The co-chairs of Oklahoma’s Cancer Caucus said the loss of Sen. Robert M. Kerr underscores the need to raise awareness about cancer and use every resource possible to fight the deadly disease.
The organization was formed last June making Oklahoma only the third state in the nation to have an official caucus to develop and pass legislation dealing with cancer research, prevention and treatment. Sen. Debbe Leftwich, D-Oklahoma City, and Rep. Kris Steele, R-Shawnee, are co-chairs of the Caucus.
“Senator Kerr’s passing is devastating and is a painful reminder of how no one is immune to this terrible disease. In fact in the last four years we’ve lost three members, including Senator Larry Dickerson, my husband Keith and Senate Staffer Ron Henderson, to cancer,” said Leftwich. “It’s hit our Senate family hard—but we are by no means alone. Cancer impacts almost every family in our state sooner or later.”
According to the American Cancer Society, cancer is the number one health concern among Oklahomans. It was estimated that during 2005 more than 18,400 Oklahomans would be diagnosed with cancer and more than 7,600 would die as a result.

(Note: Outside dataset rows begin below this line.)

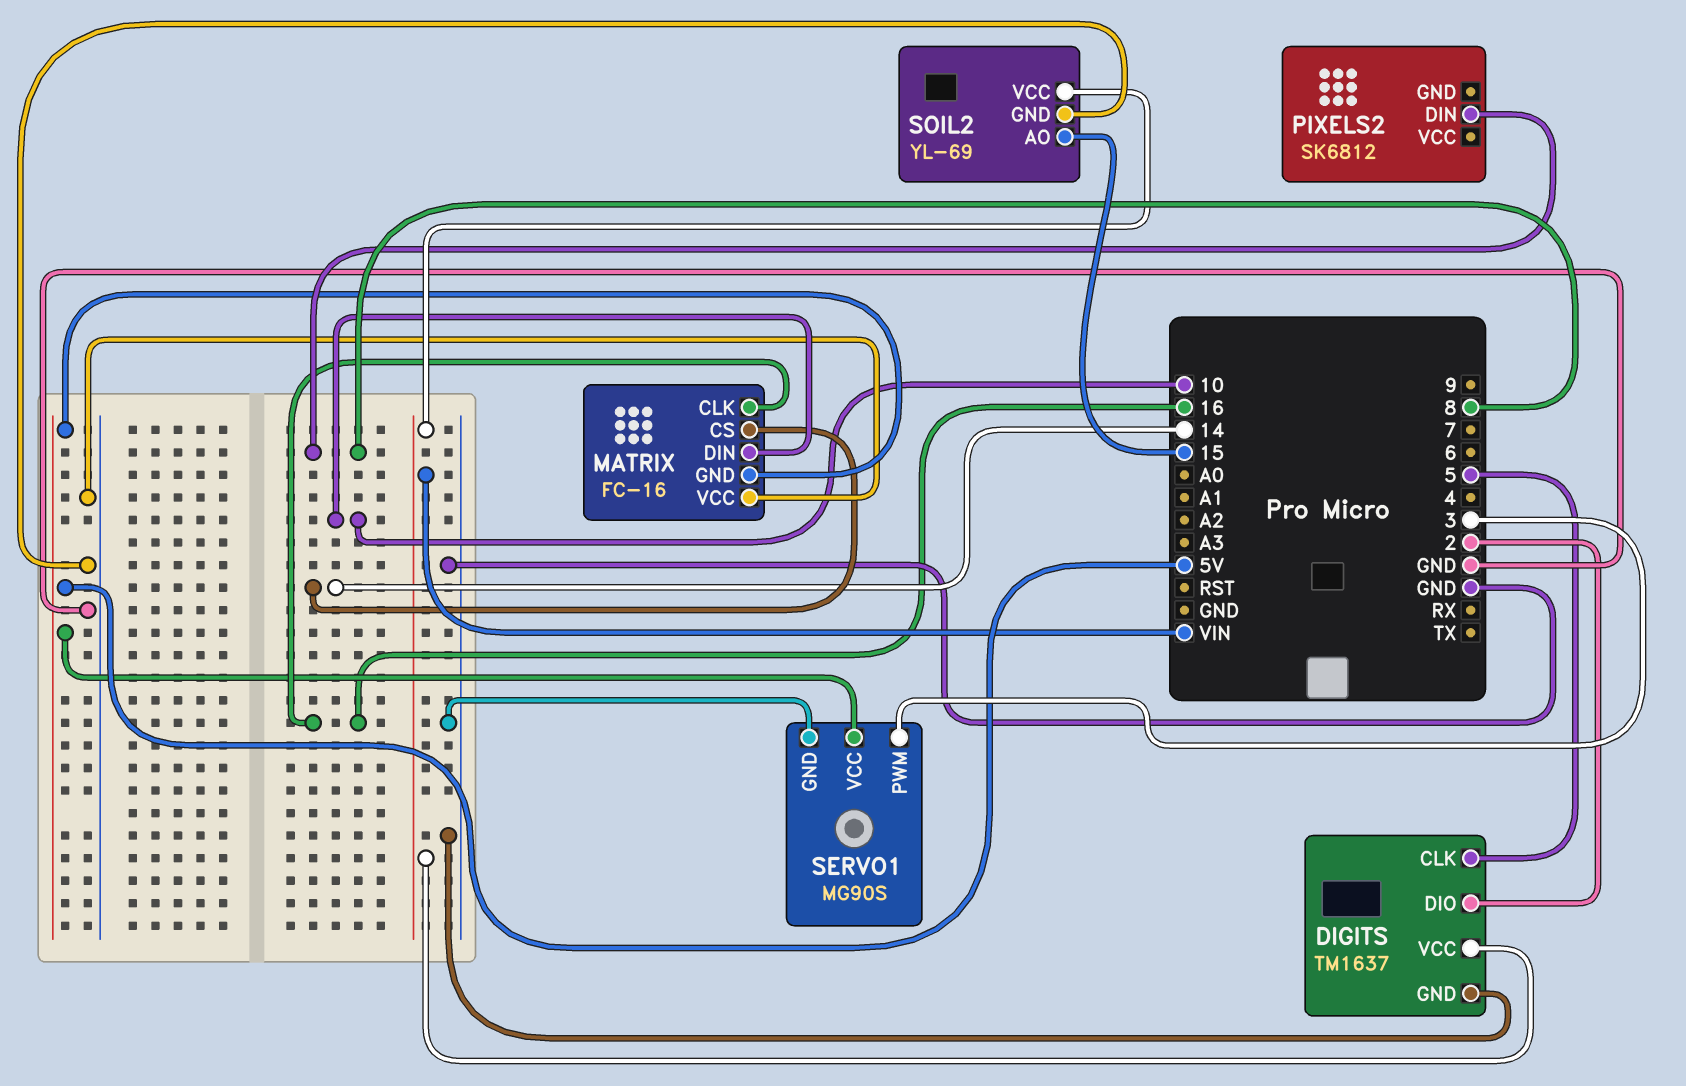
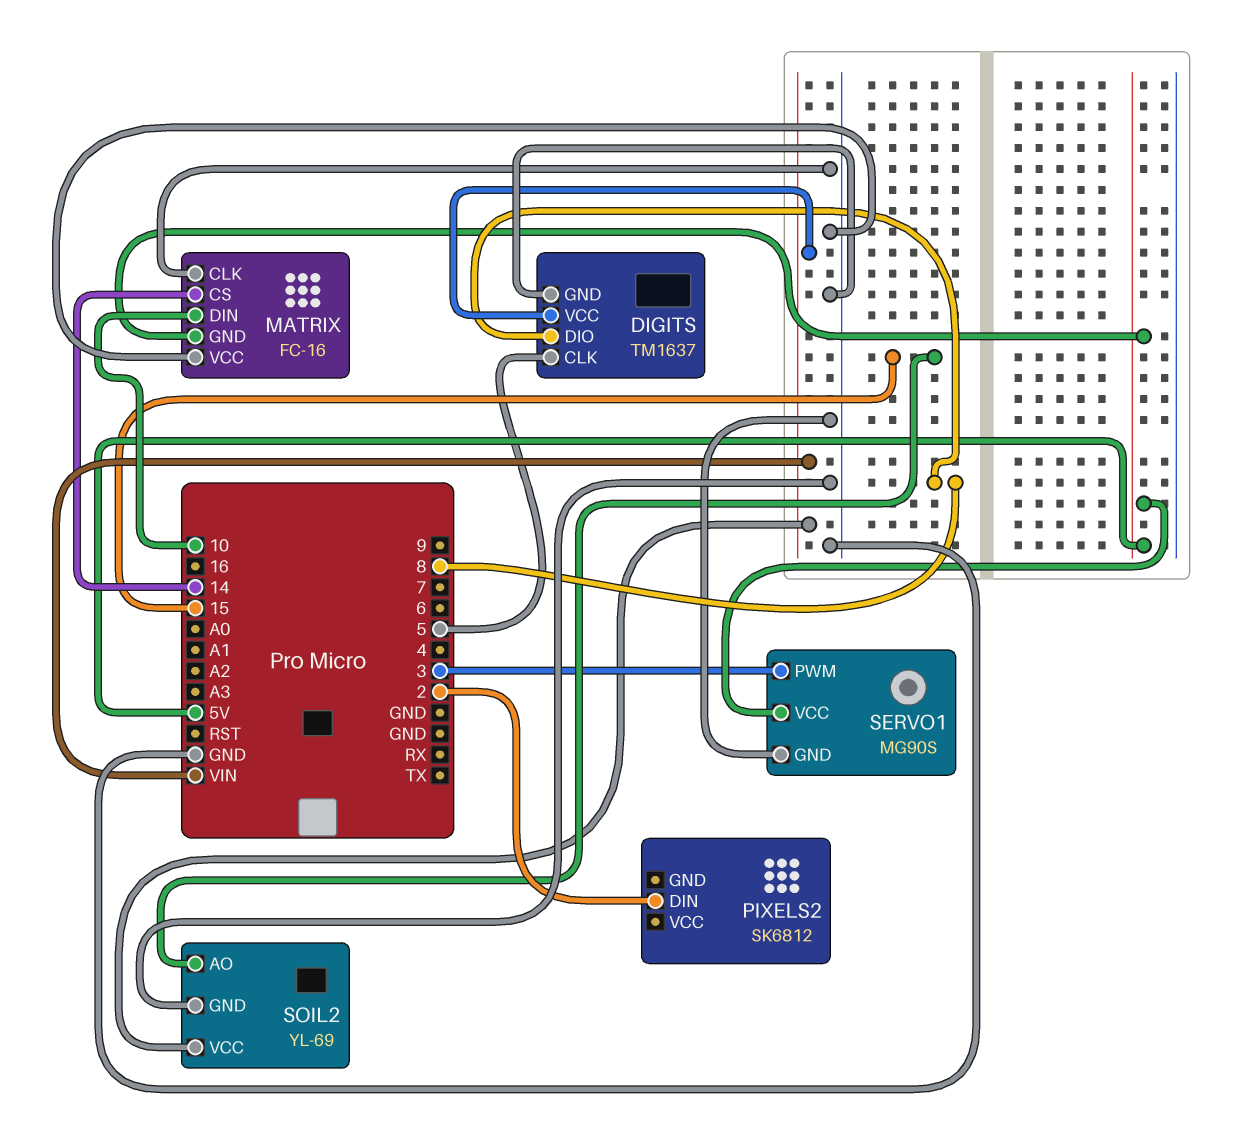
DIGITS pin DIO: 2 -> 8
MATRIX pin CLK: 16 -> GND
PIXELS2 pin DIN: 8 -> 2

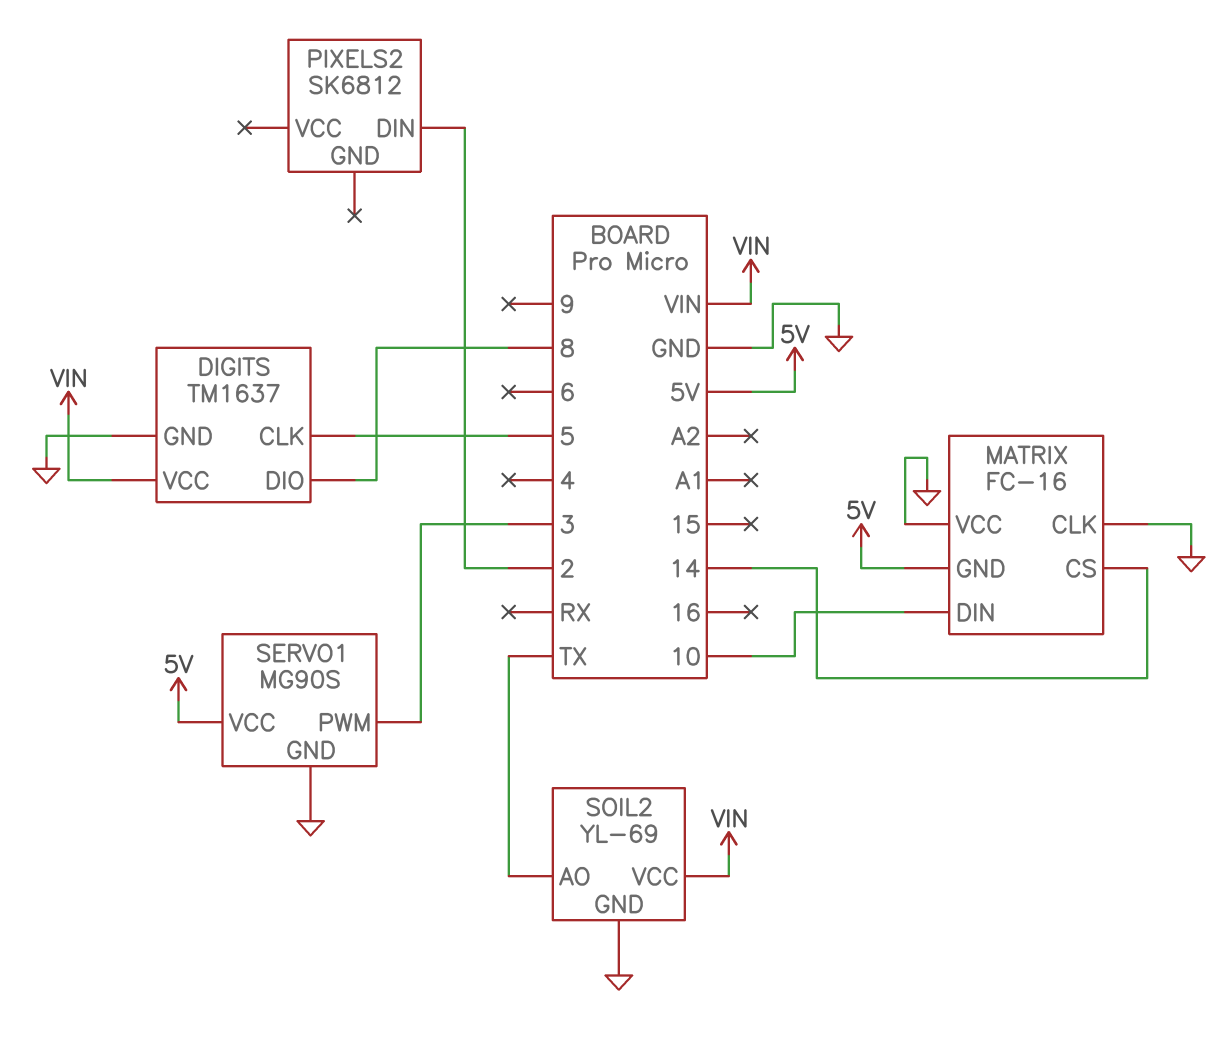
SOIL2 pin AO: 15 -> TX

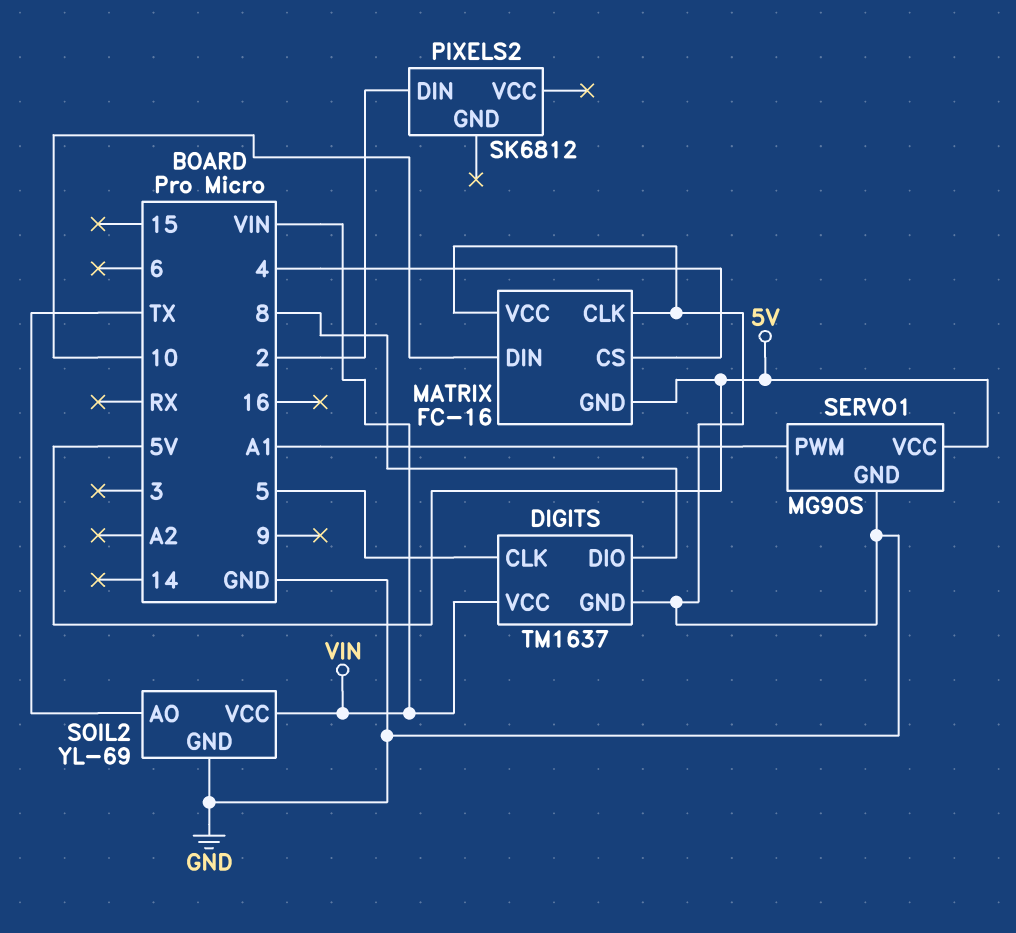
MATRIX pin CS: 14 -> 4
SERVO1 pin PWM: 3 -> A1

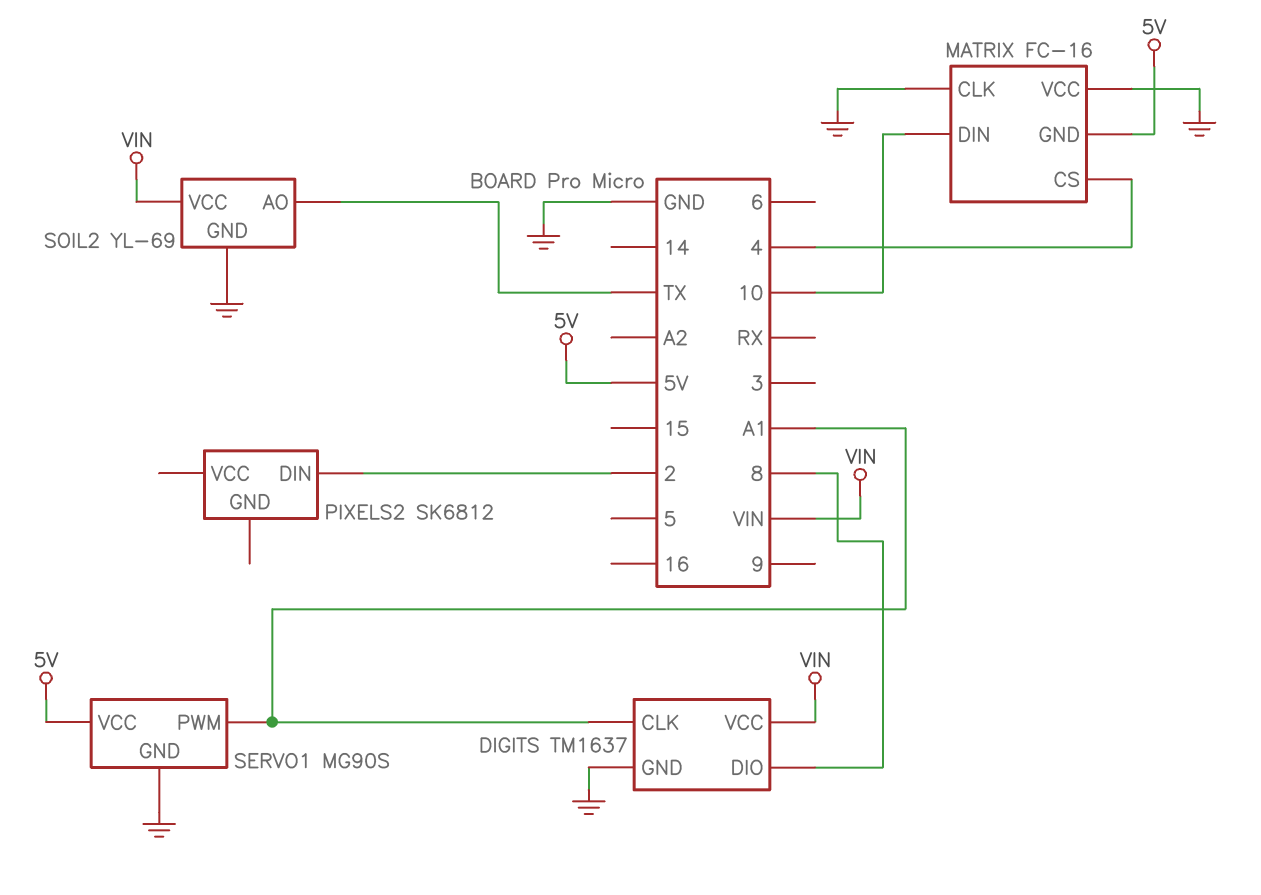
DIGITS pin CLK: 5 -> A1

Rep. Steele agreed the latest loss in the State Legislature underscored the need for the Cancer Caucus.
“Bob Kerr was deeply respected in both chambers of the Legislature and his passing is a tremendous loss. I think it really drives home the need for a Cancer Caucus to bring people together in a productive way to do everything we can to fight this disease. It would be a tremendous tribute to Senator Kerr,” Steele said.
Pat Marshall, State Director of Government Relations for the American Cancer Society, said the organization has a goal of eliminating suffering and death due to cancer by the year 2015.
“It is an ambitious goal—but one we feel can be achieved, especially through the efforts of organizations such as Oklahoma’s Cancer Caucus. I know that Senator Kerr had hoped to be a part of that effort. It is an honor to continue the fight against cancer in his memory,” Marshall said.